Lord Brooke of Alverthorpe, the committee's Labour chairman, said that he was suprised by the apparent influence of the drinks industry. He said ministers may also have been worried about alienating car drivers. The report pointed out the theoretical anomaly that, as a result of the EU Convention on Driver Disqualification, drivers could now be disqualified from driving in the United Kingdom for exceeding the lower limits in force elsewhere in Europe.
The peers on the committee suspect that the Government rushed out its decision in March before the publication of their report in which they emphatically come down in favour of the a reduction in the limit.
The committee draws attention to the fact that the campaign to reduce drink-driving has lost momentum in the past ten years, with the number of casualties in drink-drive crashes beginning to rise again. In addition, the Government's re-stated aim to make significant reductions to the number of those killed and injured on our roads strikes many experts as ironical in the light of its decision on the drink drive limit.
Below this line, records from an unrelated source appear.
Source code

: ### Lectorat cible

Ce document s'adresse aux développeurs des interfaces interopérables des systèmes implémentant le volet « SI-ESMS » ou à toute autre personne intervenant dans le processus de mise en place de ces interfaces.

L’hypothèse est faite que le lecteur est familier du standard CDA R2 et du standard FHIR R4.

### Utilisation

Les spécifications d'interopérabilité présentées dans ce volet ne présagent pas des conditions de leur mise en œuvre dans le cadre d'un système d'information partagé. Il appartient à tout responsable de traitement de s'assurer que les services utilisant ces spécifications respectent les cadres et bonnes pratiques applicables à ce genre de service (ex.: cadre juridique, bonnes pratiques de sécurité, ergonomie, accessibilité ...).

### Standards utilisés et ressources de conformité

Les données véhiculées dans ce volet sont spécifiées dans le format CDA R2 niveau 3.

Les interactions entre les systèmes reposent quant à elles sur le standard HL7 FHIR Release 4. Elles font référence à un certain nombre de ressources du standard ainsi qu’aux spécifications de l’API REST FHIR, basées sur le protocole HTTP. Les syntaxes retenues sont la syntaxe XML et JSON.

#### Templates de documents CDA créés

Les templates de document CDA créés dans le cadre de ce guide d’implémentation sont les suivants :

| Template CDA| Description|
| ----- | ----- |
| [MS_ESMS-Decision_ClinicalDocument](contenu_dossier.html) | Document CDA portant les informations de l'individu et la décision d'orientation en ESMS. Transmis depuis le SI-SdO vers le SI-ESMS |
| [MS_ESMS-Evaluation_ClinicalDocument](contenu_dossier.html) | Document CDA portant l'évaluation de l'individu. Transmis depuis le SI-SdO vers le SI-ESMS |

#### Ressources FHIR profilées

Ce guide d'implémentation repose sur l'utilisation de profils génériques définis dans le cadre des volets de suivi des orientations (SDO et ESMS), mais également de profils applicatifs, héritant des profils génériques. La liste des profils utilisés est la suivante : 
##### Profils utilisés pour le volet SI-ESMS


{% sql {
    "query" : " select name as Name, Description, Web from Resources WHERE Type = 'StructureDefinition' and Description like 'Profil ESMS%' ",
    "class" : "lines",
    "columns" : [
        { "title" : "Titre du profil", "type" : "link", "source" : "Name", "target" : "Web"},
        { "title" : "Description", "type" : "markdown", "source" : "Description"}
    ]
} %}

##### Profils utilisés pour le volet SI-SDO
The number of people killed or injured in such crashes in England and Wales rose from 15,590 to 18,030 between 1998 and 2000.
Jean Coussins, director of the Portman Group, said: "There is a risk with the lower limit that people would think 'I'm already over the limit with one drink so I might as well have three'." She did not explain what her evidence is to show the degree of likelihood of this claim and how much it weighs against the evidence indicating that fifty lives a year would be saved by lowering the limit.
Nor did she explain how it is that in other countries reductions in the legal limit have brought about reductions in drunk driving and in the number of associated casualties.
Although a spokesman for the Department for Transport said that "the decision not to lower the drink-drive limit was not made because of any pressure group – the Portman Group or any other", the House of Lords report will confirm the suspicion in the minds of many that the Government allows itself to be influenced by drink industry pressure groups rather than experts in road safety, law enforcement, and alcohol policy.